Saturday, January 15, 2011

Franchise Death

I've been a long time fan of the Need For Speed series of racing games. Sure, it churned out what I'd consider to be a few lemons in Carbon and Underground 2, and even Undercover started to push the boundaries of what I felt was staying true to the series.  Occasionally that last game felt a little too much like I was driving a slot car as opposed to something real.

Need for Speed has typically been more on the arcade side of racing, though the original game was slightly more unforgiving than all subsequent outings.  However, I'm sorry to say that the latest offering by developer Criterion has left a very bad taste in my mouth. The reason is simple: You can't drive with a manual transmission. For me, this is perhaps one of the most grave flaws a racing game can have. I understand that many people play with automatic transmissions in racing games, but as far as I'm concerned this is a fundamental aspect of a driving game that should never ever be removed.

I seem to be missing an option here... Where's "manual transmission"?

There a few problems that arise with the game design as a result of this change. For one, it implies that the physics models are less realistic, not taking into consideration the effect of high revs on your car's ability to accelerate through corners at great speed. Now you are frequently expected to slide or drift around the corners, even long sweeping bends. What's more, it seems that even if you could use gears, there possibly wouldn't be a whole lot of benefit to being able to do so because of the sliding, and that fact that a lot of the time you seem to be driving at or near your maximum speed.

Then there are the "action sequences", slow-motion camera shots of "exciting moments" within the game where the camera jumps to something other than the player's default view to "showcase the action". Frequently this shot doesn't even have the player's car in frame. When you're driving at phenomenal speeds, a fraction of a second makes all the difference between navigating a corner successfully or crashing spectacularly. These "showcase moments" are more akin to "annoyance moments", often causing the car to go somewhere you don't want it to go. What's worse is that just like that automatic transmission, you can't turn them off.

Piled on top is these problems is the fact that you recharge your car's nitro boost through "dangerous driving", an idea that is exactly the same as in Burnout Paradise, but it is another highly undesirable change. Yes, it's designed to promote more "exciting" driving, but all it does is draw attention to the artificial nature of the mechanic. In a game like Burnout, that's perfectly acceptable. In the NFS franchise, it's not.

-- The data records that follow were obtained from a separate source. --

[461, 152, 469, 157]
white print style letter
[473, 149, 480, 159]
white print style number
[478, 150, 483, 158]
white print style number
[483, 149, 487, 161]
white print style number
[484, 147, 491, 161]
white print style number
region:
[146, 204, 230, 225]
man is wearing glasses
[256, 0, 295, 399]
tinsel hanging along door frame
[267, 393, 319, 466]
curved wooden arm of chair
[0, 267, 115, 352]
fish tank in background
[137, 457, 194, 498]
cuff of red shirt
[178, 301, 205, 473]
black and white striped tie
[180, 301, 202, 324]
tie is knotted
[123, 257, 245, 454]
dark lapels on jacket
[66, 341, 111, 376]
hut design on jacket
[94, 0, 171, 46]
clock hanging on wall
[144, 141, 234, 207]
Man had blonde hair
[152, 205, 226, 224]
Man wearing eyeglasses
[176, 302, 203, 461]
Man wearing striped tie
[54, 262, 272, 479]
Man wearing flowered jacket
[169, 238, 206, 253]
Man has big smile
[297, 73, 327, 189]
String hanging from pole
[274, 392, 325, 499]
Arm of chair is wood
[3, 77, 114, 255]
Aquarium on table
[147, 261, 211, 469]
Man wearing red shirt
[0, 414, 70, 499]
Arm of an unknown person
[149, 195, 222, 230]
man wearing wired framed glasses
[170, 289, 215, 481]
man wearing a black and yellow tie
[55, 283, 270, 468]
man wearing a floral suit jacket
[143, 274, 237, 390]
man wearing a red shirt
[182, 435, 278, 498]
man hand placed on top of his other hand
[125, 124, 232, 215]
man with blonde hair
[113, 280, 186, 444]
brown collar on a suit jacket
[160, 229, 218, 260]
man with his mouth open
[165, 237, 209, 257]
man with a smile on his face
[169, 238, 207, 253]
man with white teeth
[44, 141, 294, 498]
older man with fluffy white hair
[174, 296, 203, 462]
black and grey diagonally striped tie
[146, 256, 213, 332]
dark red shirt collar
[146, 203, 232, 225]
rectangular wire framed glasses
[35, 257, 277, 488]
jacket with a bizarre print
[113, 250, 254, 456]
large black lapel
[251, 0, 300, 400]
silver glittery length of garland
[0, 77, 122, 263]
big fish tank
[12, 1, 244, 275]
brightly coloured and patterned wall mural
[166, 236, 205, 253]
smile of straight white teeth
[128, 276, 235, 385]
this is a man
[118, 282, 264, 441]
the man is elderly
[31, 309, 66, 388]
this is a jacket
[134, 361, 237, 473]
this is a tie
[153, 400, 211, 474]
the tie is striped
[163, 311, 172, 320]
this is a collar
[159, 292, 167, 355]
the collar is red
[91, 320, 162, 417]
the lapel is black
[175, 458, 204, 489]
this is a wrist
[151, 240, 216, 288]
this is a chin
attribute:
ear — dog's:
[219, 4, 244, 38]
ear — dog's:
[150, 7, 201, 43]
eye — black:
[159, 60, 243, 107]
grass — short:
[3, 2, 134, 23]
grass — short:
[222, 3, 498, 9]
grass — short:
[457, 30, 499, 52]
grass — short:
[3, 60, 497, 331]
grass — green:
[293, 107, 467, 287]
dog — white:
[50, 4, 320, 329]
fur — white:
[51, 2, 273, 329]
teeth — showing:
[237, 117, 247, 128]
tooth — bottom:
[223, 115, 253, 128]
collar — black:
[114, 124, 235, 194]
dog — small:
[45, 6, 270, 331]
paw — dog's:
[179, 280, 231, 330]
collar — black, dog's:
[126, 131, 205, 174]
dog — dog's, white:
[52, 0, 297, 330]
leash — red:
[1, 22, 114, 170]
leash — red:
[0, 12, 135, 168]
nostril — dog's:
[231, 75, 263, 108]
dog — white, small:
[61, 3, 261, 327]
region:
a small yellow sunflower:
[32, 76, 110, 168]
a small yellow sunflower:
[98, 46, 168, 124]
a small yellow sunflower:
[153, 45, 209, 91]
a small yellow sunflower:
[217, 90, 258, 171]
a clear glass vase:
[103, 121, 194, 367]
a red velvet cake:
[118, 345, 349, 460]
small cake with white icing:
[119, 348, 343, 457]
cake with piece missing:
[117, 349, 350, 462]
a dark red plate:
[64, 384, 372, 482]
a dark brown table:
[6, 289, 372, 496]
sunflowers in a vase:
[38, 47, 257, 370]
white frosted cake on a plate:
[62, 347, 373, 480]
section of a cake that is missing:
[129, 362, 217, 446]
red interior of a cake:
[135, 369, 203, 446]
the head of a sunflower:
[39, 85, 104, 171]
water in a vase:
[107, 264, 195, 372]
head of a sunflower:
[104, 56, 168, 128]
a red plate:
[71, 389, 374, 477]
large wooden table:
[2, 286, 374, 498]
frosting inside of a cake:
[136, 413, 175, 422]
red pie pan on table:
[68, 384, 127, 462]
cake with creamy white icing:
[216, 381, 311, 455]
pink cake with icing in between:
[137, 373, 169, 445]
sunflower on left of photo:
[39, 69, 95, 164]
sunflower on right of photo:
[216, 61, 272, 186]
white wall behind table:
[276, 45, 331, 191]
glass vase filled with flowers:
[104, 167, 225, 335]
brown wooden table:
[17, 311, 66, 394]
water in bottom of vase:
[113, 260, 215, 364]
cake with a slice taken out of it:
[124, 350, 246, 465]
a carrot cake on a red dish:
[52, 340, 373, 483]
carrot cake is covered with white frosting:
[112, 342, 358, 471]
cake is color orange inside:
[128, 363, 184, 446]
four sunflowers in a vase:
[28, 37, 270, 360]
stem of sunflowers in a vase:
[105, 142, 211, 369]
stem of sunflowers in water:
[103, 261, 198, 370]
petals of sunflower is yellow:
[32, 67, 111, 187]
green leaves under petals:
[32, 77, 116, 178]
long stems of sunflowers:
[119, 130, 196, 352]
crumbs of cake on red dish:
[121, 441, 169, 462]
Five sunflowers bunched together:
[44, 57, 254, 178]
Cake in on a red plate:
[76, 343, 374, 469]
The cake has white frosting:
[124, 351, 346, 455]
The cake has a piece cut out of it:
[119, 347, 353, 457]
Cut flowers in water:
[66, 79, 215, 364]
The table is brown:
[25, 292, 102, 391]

Will driving towards oncoming traffic refill my petrol in real life?

The problem is that these represent a fundamental shift of what the Need For Speed franchise offers. NFS was always about the driving, the skill involved in getting the optimum line. Even in Most Wanted, there was a very significant role that your gears played in squeezing every last ounce of performance from your car to augment your steering.  Now that is gone, and the reason this is such a crime is because it has changed the fundamental essence of the franchise.

NFS: Hot Pursuit would be more accurately titled "Burnout: Hot Pursuit". Criterion's influence on the game is overwhelming, and everything that they've changed makes the game feel completely unlike any other game in the series. Now, while I'm all for innovation, franchises typically have a core feel and style to which all titles within them should adhere. Imagine if a new Mario game came out where Mario carried a sword and decapitating his enemies, a Grand Theft Auto game that wasn't a sandbox, or a Call of Duty game which was entirely about stealth. Sure, these are extremes, but Criterion failed in a similar fashion in their attempt to produce an NFS game.

This isn't necessarily to say that they've made a bad game, but they certainly haven't made a game that should bear the name of the NFS franchise. As a result, I won't view any new NFS-labelled game with the same amount of interest I previously did. And from now on, I'll have to check every single racing game I'm interested in to see if it has the ability to use a manual transmission.

1 comment:

  1. This is a pet peeve I have with many, many games. Most recently, and most glaringly, Bethesda's taking over the Fallout series for example. Sure, both the older games and new ones could be roughly fitted into a "open RPGs" mold but the entire gameplay is so vastly different that, well... It could've easily been a new franchise by Bethesda instead of pushing Fallout into their Elder Scrolls type of gameplay.

    Of course, the name alone will bring in cash, and the PR staff can shout stuff like "re-imagining a classic series" and so forth. So the reasoning behind it isn't exactly hard to understand, but...

    I think a series can be changed a bit, fiddled with, you can have spin-off games and so forth of course but if you're gonna change the gameplay experience so radically... I'd really rather have them start up a new license.